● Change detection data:

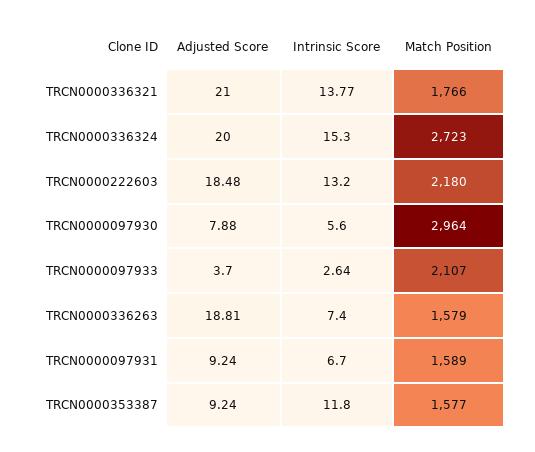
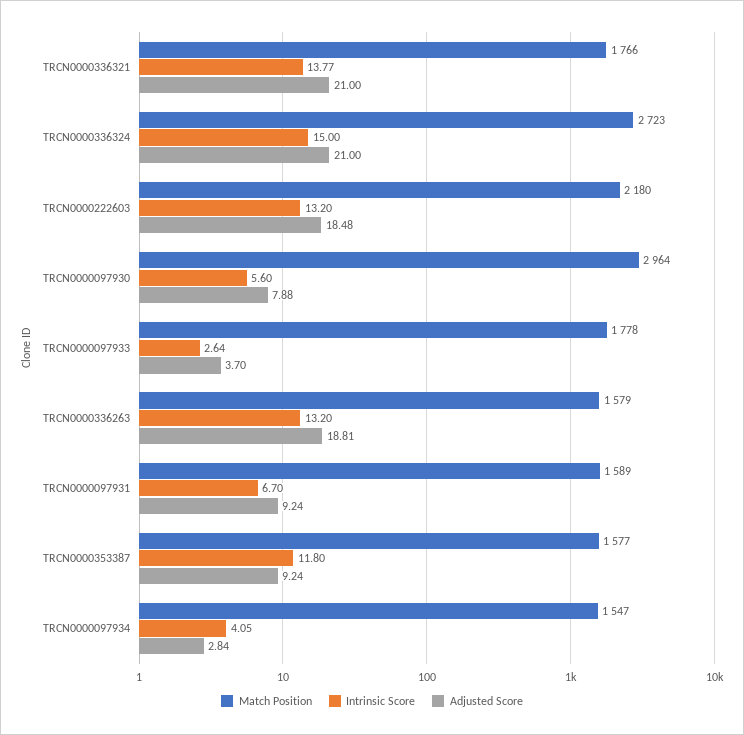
  {
    "Adjusted Score": {
      "TRCN0000336321": 21,
-     "TRCN0000336324": 20,
+     "TRCN0000336324": 21,
      "TRCN0000222603": 18.48,
      "TRCN0000097930": 7.88,
      "TRCN0000097933": 3.7,
      "TRCN0000336263": 18.81,
      "TRCN0000097931": 9.24,
-     "TRCN0000353387": 9.24
+     "TRCN0000353387": 9.24,
+     "TRCN0000097934": 2.84
    },
    "Intrinsic Score": {
      "TRCN0000336321": 13.77,
-     "TRCN0000336324": 15.3,
+     "TRCN0000336324": 15,
      "TRCN0000222603": 13.2,
      "TRCN0000097930": 5.6,
      "TRCN0000097933": 2.64,
-     "TRCN0000336263": 7.4,
+     "TRCN0000336263": 13.2,
      "TRCN0000097931": 6.7,
-     "TRCN0000353387": 11.8
+     "TRCN0000353387": 11.8,
+     "TRCN0000097934": 4.05
    },
    "Match Position": {
      "TRCN0000336321": 1766,
      "TRCN0000336324": 2723,
      "TRCN0000222603": 2180,
      "TRCN0000097930": 2964,
-     "TRCN0000097933": 2107,
+     "TRCN0000097933": 1778,
      "TRCN0000336263": 1579,
      "TRCN0000097931": 1589,
-     "TRCN0000353387": 1577
+     "TRCN0000353387": 1577,
+     "TRCN0000097934": 1547
    }
  }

● REQUEST:
Only the records, copied exactly and free of pictures, belong in the answer.

● REPLY TO THE TASK:
  {
    "Adjusted Score": {
      "TRCN0000336321": 21,
-     "TRCN0000336324": 20,
+     "TRCN0000336324": 21,
      "TRCN0000222603": 18.48,
      "TRCN0000097930": 7.88,
      "TRCN0000097933": 3.7,
      "TRCN0000336263": 18.81,
      "TRCN0000097931": 9.24,
-     "TRCN0000353387": 9.24
+     "TRCN0000353387": 9.24,
+     "TRCN0000097934": 2.84
    },
    "Intrinsic Score": {
      "TRCN0000336321": 13.77,
-     "TRCN0000336324": 15.3,
+     "TRCN0000336324": 15,
      "TRCN0000222603": 13.2,
      "TRCN0000097930": 5.6,
      "TRCN0000097933": 2.64,
-     "TRCN0000336263": 7.4,
+     "TRCN0000336263": 13.2,
      "TRCN0000097931": 6.7,
-     "TRCN0000353387": 11.8
+     "TRCN0000353387": 11.8,
+     "TRCN0000097934": 4.05
    },
    "Match Position": {
      "TRCN0000336321": 1766,
      "TRCN0000336324": 2723,
      "TRCN0000222603": 2180,
      "TRCN0000097930": 2964,
-     "TRCN0000097933": 2107,
+     "TRCN0000097933": 1778,
      "TRCN0000336263": 1579,
      "TRCN0000097931": 1589,
-     "TRCN0000353387": 1577
+     "TRCN0000353387": 1577,
+     "TRCN0000097934": 1547
    }
  }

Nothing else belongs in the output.